Angesichts der unterschiedlichen Erwartungen hat sich Abbas offenbar für einen ungewöhnlichen Schritt entschieden. Nach der Einstellung der Kämpfe in Gaza hat er selbst vieldeutig von einer "diplomatischen und politischen Überraschung" gesprochen, mit der die US-Regierung von Präsident Barack Obama und Außenminister John Kerry nicht glücklich sein werde. Einem Bericht der palästinensischen Nachrichtenagentur Ma'an zufolge will die PLO im September den Sicherheitsrat der Vereinten Nationen um die Aufstellung eines Zeitplans für den Abzug Israels aus den besetzten palästinensischen Gebieten und die Schaffung eines palästinensischen Staates innerhalb der Grenzen von 1967 bitten. An die Forderung soll die Drohung gekoppelt werden, daß Palästina bei der Nicht-Erstellung eines solchen Zeitplans den Beitritt zum Internationalen Strafgerichtshof beantragen wird. Laut Ma'an, die sich hierbei auf Chefunterhändler und Ex-Außenminister Nabil Sha'ath bezog, soll die Abbas-Bittschrift, die derzeit noch ausformuliert wird, am 5. September der Arabischen Liga gezeigt und zehn Tage später dem UN-Sicherheitsrat in New York formell vorgelegt werden. "Ob wir uns an den ICC [International Criminal Court] wenden, hängt von der Antwort des Sicherheitsrats auf unsere Bitte ab", so Sha'ath gegenüber Ma'an.

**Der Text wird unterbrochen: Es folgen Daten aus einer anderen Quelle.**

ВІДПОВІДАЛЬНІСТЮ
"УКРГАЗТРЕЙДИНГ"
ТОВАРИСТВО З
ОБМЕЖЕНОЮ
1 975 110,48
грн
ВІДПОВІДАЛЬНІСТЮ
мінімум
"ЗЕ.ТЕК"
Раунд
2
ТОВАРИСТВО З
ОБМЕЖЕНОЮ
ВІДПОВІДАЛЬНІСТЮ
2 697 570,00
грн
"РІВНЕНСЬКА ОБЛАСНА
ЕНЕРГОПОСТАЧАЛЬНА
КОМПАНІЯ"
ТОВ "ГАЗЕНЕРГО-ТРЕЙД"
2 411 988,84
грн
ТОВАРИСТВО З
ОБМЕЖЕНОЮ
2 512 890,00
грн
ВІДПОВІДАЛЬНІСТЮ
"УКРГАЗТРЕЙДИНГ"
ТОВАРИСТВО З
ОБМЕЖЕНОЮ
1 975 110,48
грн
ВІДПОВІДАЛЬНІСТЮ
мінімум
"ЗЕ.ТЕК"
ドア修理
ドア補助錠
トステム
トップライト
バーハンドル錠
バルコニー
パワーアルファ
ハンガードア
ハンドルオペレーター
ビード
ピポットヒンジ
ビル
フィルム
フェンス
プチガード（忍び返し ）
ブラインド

Die Finte von Abbas läßt jedoch den Wunsch erkennen, daß man mit den Israelis noch irgendwie auf dem Verhandlungsweg einig werden könne. Auf diese Weise spielt der palästinensische Präsident auf Zeit in der Hoffnung, daß der Ruf in der eigenen Bevölkerung nach Anrufung des ICC wieder abklingen wird. Hinzu kommt, daß die Palästinenser, Fatah und Hamas gemeinsam, auf die Zusammenarbeit Israels und die Finanzierung des Auslands angewiesen sind, um die humanitäre Katastrophenlage in Gaza zu beheben und dort den Wiederaufbau zu realisieren. Ein endgültiger Bruch der Palästinensischen Autonomiebehörde (PA) in Ramallah mit Israel ist von daher nicht zu erwarten. Darauf deutet vor allem die Meldung der jordanischen Zeitung Al-Ghad vom 27. August hin, wonach sich Abbas und Netanjahu wenige Tage vor der Verkündung der Waffenruhe für Gaza heimlich in Amman getroffen und unter vier Augen ein Ende der Kampfhandlungen beschlossen haben.